Reasonable Doubt  April 24th, 2008
Publication Date:
04/24/2008
Source Link: New Scientist
<www.rachel.org/en/node/6958>

Studies in the 1980s revealed increased incidences of childhood leukaemia near nuclear installations at Windscale (now Sellafield), Burghfield and Dounreay in the UK. Later studies near German nuclear facilities found a similar effect. The official response was that the radiation doses from the nearby plants were too low to explain the increased leukaemia. The Committee on Medical Aspects of Radiation in the Environment, which is responsible for advising the UK government, finally concluded that the explanation remained unknown but was not likely to be radiation.

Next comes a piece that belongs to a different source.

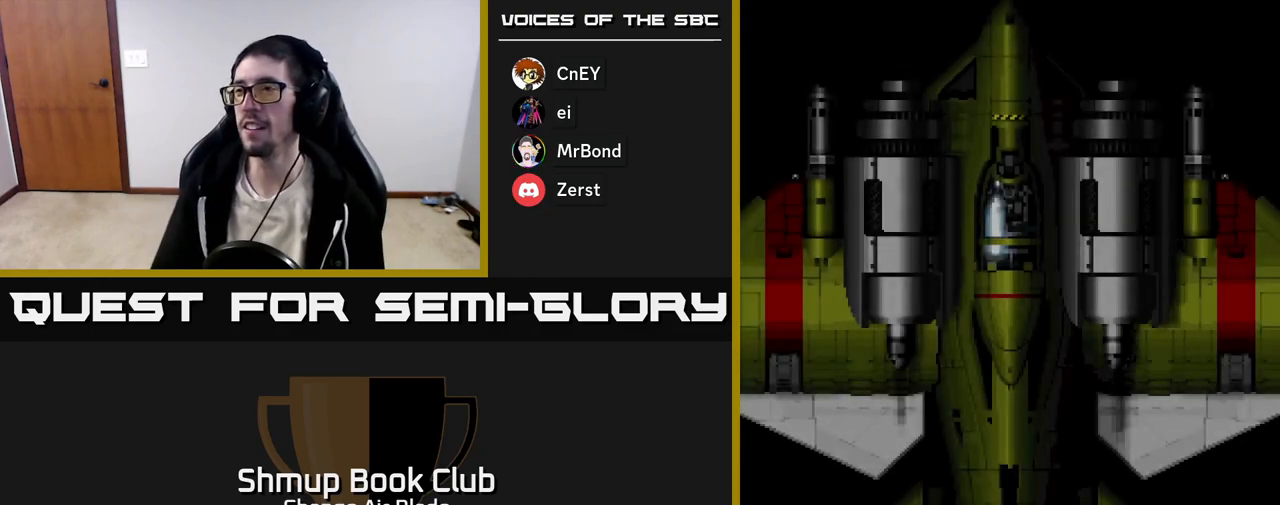
{"buttons": [], "left_stick": "center", "right_stick": "center", "events": [[33, "A", "up"], [117, "A", "down"], [167, "A", "up"], [267, "A", "down"], [333, "A", "up"], [417, "A", "down"], [483, "A", "up"]]}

There the issue rested, until a recent flurry of epidemiological studies appeared. Last year, researchers at the Medical University of South Carolina in Charleston carried out a meta-analysis of 17 research papers covering 136 nuclear sites in the UK, Canada, France, the US, Germany, Japan and Spain. The incidence of leukaemia in children under 9 living close to the sites showed an increase of 14 to 21 per cent, while death rates from the disease were raised by 5 to 24 per cent, depending on their proximity to the nuclear facilities (European Journal of Cancer Care, vol 16, p 355).

This was followed by a German study which found 14 cases of leukaemia compared to an expected four cases between 1990 and 2005 in children living within 5 kilometres of the Krummel nuclear plant near Hamburg, making it the largest leukaemia cluster near a nuclear power plant anywhere in the world (Environmental Health Perspectives, vol 115, p 941).

This was upstaged by the yet more surprising KiKK studies (a German acronym for Childhood Cancer in the Vicinity of Nuclear Power Plants), whose results were published this year in the International Journal of Cancer (vol 122, p 721) and the European Journal of Cancer (vol 44, p 275). These found higher incidences of cancers and a stronger association with nuclear installations than all previous reports. The main findings were a 60 per cent increase in solid cancers and a 117 per cent increase in leukaemia among young children living near all 16 large German nuclear facilities between 1980 and 2003. The most striking finding was that those who developed cancer lived closer to nuclear power plants than randomly selected controls. Children living within 5 kilometres of the plants were more than twice as likely to contract cancer as those living further away, a finding that has been accepted by the German government.